■ **TASK DIRECTIONS**
Which lines of the records below contain the string "road"? Report each of them.

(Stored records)
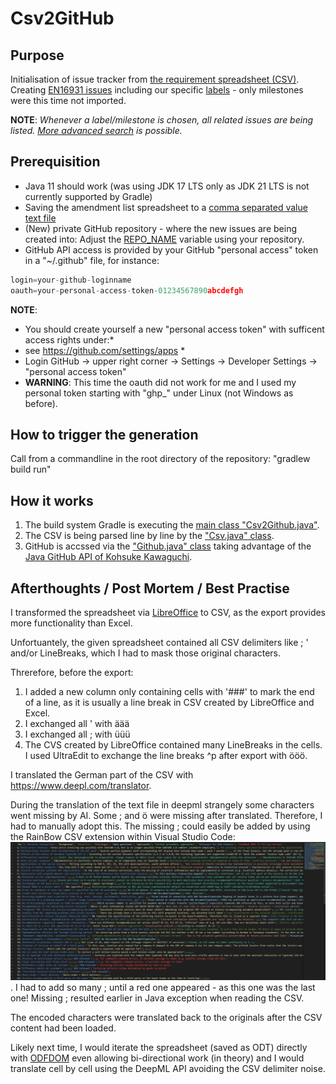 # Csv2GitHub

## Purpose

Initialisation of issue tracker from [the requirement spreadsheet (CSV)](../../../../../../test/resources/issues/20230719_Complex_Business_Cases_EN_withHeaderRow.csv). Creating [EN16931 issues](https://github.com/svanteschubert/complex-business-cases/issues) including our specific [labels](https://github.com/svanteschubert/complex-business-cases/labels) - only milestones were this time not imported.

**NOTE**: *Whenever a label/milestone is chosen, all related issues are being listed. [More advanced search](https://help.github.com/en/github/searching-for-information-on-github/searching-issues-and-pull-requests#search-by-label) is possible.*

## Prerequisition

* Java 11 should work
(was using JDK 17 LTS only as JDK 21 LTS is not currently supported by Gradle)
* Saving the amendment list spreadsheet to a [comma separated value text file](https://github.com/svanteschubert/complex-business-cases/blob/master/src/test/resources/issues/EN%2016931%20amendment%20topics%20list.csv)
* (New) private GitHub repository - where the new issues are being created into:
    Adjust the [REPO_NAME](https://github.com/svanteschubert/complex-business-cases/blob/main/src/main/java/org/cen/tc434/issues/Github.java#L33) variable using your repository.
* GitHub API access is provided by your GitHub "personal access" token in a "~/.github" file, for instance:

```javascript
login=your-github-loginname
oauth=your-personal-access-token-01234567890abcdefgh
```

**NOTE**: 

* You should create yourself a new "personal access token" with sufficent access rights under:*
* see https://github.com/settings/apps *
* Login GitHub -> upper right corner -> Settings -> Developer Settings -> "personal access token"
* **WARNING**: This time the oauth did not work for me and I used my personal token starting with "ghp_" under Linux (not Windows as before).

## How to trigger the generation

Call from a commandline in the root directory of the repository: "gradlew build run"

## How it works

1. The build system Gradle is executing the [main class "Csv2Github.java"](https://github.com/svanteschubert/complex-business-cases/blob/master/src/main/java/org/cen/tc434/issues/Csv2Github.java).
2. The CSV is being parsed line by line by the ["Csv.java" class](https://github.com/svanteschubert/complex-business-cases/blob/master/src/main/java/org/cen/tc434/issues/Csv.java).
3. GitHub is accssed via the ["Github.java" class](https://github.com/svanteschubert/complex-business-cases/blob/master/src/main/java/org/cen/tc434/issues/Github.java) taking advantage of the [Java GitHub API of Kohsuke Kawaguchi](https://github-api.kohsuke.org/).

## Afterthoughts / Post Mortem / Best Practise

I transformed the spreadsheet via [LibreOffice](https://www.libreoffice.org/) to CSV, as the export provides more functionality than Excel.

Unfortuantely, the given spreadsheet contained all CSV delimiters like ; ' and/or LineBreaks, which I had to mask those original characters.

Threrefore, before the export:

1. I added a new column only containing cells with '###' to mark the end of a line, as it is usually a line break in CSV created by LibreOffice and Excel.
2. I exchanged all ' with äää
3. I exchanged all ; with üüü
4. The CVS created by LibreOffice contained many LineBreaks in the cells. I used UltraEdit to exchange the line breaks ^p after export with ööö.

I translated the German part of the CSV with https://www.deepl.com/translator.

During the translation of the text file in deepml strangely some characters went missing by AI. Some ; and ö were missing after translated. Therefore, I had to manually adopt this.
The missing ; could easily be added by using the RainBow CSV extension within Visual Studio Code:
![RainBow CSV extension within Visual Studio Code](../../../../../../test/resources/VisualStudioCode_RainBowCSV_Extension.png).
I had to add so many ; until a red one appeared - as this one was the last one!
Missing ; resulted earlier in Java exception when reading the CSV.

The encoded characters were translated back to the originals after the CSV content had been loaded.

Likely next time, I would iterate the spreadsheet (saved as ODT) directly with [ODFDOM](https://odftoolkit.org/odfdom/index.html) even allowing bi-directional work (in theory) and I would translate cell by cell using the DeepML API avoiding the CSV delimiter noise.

---

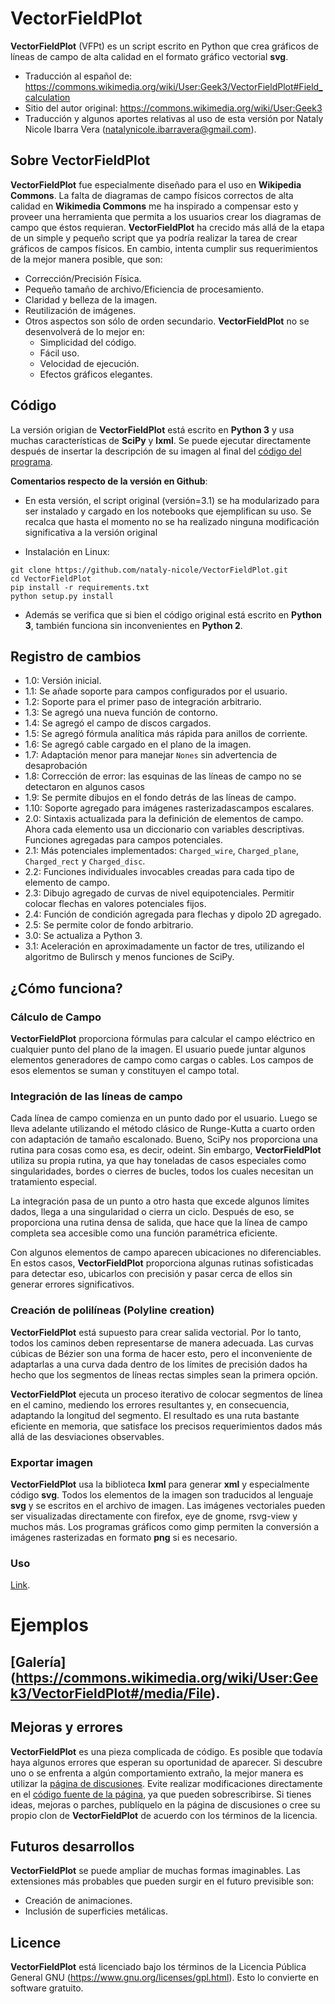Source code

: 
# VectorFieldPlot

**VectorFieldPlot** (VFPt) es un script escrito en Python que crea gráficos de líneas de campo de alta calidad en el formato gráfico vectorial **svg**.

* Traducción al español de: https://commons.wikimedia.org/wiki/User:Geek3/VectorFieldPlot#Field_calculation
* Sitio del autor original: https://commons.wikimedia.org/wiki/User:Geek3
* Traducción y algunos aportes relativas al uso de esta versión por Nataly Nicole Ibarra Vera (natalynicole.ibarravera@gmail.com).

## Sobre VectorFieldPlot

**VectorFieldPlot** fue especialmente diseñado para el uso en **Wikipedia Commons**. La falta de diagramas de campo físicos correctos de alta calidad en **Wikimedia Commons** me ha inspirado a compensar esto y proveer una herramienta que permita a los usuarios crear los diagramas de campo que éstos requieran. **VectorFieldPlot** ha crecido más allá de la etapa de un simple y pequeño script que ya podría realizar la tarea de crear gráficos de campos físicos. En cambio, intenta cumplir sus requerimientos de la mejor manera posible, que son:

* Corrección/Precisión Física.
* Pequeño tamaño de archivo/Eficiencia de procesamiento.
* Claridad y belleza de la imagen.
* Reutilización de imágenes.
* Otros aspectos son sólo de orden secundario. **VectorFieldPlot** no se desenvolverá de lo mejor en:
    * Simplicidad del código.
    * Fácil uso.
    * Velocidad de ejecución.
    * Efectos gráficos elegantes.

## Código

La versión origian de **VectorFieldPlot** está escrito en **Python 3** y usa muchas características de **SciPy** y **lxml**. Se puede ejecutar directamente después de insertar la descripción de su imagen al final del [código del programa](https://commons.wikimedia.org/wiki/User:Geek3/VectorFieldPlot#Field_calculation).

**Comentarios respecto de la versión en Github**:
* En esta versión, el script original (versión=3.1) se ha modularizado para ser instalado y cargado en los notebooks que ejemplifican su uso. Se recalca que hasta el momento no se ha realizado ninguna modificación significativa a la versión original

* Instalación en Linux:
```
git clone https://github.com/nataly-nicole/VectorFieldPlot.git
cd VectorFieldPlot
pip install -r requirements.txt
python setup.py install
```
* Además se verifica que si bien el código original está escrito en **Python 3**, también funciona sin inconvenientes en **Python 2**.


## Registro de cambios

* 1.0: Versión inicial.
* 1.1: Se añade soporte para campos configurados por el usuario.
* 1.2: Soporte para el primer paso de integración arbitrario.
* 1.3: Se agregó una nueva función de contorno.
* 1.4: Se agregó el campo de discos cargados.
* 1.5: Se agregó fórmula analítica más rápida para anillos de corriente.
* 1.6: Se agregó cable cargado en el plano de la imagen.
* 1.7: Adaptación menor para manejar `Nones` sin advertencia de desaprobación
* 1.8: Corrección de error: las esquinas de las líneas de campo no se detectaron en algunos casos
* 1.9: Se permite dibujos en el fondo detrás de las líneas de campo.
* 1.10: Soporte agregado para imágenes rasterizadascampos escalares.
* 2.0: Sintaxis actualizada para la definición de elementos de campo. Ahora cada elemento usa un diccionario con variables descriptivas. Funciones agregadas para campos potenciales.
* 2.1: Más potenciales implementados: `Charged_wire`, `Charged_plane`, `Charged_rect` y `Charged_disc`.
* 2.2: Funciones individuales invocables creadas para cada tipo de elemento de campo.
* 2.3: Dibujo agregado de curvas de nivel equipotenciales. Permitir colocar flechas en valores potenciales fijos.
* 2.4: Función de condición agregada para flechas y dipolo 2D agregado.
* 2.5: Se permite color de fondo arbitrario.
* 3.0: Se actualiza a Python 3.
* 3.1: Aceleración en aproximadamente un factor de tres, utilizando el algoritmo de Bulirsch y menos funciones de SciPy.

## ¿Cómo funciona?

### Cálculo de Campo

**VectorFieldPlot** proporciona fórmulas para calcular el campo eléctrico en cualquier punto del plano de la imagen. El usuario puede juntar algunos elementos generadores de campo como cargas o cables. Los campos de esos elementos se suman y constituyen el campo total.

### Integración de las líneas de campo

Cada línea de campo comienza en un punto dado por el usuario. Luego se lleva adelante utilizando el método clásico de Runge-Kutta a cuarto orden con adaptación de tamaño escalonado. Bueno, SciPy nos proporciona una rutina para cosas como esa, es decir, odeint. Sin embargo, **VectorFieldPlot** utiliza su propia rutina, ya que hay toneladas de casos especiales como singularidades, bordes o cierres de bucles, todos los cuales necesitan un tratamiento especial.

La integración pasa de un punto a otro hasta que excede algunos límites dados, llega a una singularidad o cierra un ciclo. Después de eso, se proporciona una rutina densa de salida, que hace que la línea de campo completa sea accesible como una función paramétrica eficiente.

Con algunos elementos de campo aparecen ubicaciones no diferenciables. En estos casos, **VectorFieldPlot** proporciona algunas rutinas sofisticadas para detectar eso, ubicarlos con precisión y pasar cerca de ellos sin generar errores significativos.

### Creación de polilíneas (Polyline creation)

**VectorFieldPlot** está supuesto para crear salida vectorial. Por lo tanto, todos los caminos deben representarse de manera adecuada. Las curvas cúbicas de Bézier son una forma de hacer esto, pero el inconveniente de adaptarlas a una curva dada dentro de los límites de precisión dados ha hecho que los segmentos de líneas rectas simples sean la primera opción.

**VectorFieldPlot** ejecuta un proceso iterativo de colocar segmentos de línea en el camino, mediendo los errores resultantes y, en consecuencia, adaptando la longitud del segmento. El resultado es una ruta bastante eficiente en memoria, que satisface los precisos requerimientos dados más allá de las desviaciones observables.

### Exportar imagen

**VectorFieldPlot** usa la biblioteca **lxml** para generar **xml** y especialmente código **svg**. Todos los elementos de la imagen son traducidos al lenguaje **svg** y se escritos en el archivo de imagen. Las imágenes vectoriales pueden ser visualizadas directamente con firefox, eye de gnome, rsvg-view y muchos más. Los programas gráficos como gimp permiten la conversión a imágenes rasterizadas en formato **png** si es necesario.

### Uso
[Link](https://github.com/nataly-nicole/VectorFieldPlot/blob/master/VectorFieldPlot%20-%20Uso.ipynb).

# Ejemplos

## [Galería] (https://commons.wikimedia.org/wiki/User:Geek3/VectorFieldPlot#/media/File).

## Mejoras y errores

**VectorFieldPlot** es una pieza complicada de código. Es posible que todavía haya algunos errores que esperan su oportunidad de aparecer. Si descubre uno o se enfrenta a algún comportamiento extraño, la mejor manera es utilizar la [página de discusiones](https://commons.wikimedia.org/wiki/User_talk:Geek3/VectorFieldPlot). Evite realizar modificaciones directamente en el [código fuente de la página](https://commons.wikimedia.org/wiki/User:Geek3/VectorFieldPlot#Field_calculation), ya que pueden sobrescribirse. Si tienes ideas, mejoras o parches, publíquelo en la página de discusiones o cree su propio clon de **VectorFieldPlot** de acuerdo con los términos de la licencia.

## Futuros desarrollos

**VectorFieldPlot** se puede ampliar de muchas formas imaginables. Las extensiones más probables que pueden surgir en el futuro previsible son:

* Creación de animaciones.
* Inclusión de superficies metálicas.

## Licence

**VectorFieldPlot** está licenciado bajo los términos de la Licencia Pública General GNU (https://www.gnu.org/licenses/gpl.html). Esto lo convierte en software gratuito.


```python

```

...

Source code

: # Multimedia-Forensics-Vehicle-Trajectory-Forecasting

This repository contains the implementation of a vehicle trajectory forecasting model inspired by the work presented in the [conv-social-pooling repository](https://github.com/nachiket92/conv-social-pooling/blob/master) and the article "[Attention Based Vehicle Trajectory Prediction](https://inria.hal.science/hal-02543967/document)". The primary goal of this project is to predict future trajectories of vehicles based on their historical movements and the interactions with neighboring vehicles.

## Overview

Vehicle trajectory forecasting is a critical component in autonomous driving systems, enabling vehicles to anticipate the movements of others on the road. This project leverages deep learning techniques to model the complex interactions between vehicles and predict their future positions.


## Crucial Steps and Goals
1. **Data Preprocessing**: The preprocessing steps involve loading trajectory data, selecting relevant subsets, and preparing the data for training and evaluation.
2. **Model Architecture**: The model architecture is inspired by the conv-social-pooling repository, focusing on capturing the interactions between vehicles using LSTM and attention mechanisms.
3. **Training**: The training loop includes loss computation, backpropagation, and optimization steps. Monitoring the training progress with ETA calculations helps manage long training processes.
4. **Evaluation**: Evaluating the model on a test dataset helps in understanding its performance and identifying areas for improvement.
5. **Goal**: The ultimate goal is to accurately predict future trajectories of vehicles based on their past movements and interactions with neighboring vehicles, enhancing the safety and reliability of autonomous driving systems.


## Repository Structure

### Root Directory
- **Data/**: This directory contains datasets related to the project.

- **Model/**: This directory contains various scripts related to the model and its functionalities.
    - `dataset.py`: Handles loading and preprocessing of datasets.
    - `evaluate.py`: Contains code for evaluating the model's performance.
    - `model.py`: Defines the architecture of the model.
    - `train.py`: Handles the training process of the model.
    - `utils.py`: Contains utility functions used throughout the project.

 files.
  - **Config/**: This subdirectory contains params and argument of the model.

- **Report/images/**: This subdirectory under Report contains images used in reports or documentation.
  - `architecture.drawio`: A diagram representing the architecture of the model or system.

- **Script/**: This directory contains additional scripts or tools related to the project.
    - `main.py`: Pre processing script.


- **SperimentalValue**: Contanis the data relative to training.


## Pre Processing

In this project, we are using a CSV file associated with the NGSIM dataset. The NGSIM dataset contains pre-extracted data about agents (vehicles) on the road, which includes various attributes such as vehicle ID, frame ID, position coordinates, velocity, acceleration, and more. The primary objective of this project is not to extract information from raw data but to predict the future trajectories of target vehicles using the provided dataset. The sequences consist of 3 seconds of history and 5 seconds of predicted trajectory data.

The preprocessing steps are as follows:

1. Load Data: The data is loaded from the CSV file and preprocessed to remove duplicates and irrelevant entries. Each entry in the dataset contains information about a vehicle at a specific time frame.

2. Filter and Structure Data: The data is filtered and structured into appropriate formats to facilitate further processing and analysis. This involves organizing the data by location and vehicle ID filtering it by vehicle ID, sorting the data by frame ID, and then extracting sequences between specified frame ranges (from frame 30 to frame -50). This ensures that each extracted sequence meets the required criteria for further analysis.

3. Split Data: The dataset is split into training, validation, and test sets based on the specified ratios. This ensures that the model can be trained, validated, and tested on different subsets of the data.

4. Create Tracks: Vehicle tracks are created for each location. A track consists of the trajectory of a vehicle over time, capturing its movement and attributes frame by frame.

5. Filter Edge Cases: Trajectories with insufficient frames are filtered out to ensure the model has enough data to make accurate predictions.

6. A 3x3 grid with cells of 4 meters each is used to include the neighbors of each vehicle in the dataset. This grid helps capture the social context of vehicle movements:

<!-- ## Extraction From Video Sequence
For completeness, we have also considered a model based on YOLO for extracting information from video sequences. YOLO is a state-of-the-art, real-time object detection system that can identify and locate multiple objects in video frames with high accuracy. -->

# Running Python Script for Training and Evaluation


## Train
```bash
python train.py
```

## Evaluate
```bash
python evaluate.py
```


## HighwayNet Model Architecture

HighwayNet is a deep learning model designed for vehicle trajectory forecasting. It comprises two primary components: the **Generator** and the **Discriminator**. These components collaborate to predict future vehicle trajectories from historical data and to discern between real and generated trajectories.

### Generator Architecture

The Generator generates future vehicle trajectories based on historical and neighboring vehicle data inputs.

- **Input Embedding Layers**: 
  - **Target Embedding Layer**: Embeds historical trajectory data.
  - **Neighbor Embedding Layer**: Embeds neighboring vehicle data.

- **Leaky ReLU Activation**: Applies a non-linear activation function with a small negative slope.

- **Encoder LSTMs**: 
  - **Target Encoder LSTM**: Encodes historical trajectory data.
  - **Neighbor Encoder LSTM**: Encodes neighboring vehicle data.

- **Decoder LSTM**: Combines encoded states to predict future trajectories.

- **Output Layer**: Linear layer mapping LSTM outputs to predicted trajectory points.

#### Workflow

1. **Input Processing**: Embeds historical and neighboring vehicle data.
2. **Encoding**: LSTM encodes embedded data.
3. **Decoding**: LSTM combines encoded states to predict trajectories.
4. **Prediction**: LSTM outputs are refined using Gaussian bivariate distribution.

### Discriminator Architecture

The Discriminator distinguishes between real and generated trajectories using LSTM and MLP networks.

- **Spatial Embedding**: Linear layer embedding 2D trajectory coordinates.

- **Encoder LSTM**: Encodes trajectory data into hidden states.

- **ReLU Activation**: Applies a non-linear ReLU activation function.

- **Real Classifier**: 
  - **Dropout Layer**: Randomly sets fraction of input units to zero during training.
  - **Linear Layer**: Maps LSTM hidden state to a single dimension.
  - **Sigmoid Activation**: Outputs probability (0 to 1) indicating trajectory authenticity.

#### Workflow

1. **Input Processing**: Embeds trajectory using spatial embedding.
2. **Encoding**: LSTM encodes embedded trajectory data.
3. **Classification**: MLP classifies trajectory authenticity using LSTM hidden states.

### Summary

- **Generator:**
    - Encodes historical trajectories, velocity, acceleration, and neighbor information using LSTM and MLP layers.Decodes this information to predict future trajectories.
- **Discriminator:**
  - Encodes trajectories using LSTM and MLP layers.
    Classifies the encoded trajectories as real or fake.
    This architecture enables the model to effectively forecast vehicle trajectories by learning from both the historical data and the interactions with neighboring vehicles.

■ **THE COMPLETED TASK**
Vehicle trajectory forecasting is a critical component in autonomous driving systems, enabling vehicles to anticipate the movements of others on the road. This project leverages deep learning techniques to model the complex interactions between vehicles and predict their future positions.
In this project, we are using a CSV file associated with the NGSIM dataset. The NGSIM dataset contains pre-extracted data about agents (vehicles) on the road, which includes various attributes such as vehicle ID, frame ID, position coordinates, velocity, acceleration, and more. The primary objective of this project is not to extract information from raw data but to predict the future trajectories of target vehicles using the provided dataset. The sequences consist of 3 seconds of history and 5 seconds of predicted trajectory data.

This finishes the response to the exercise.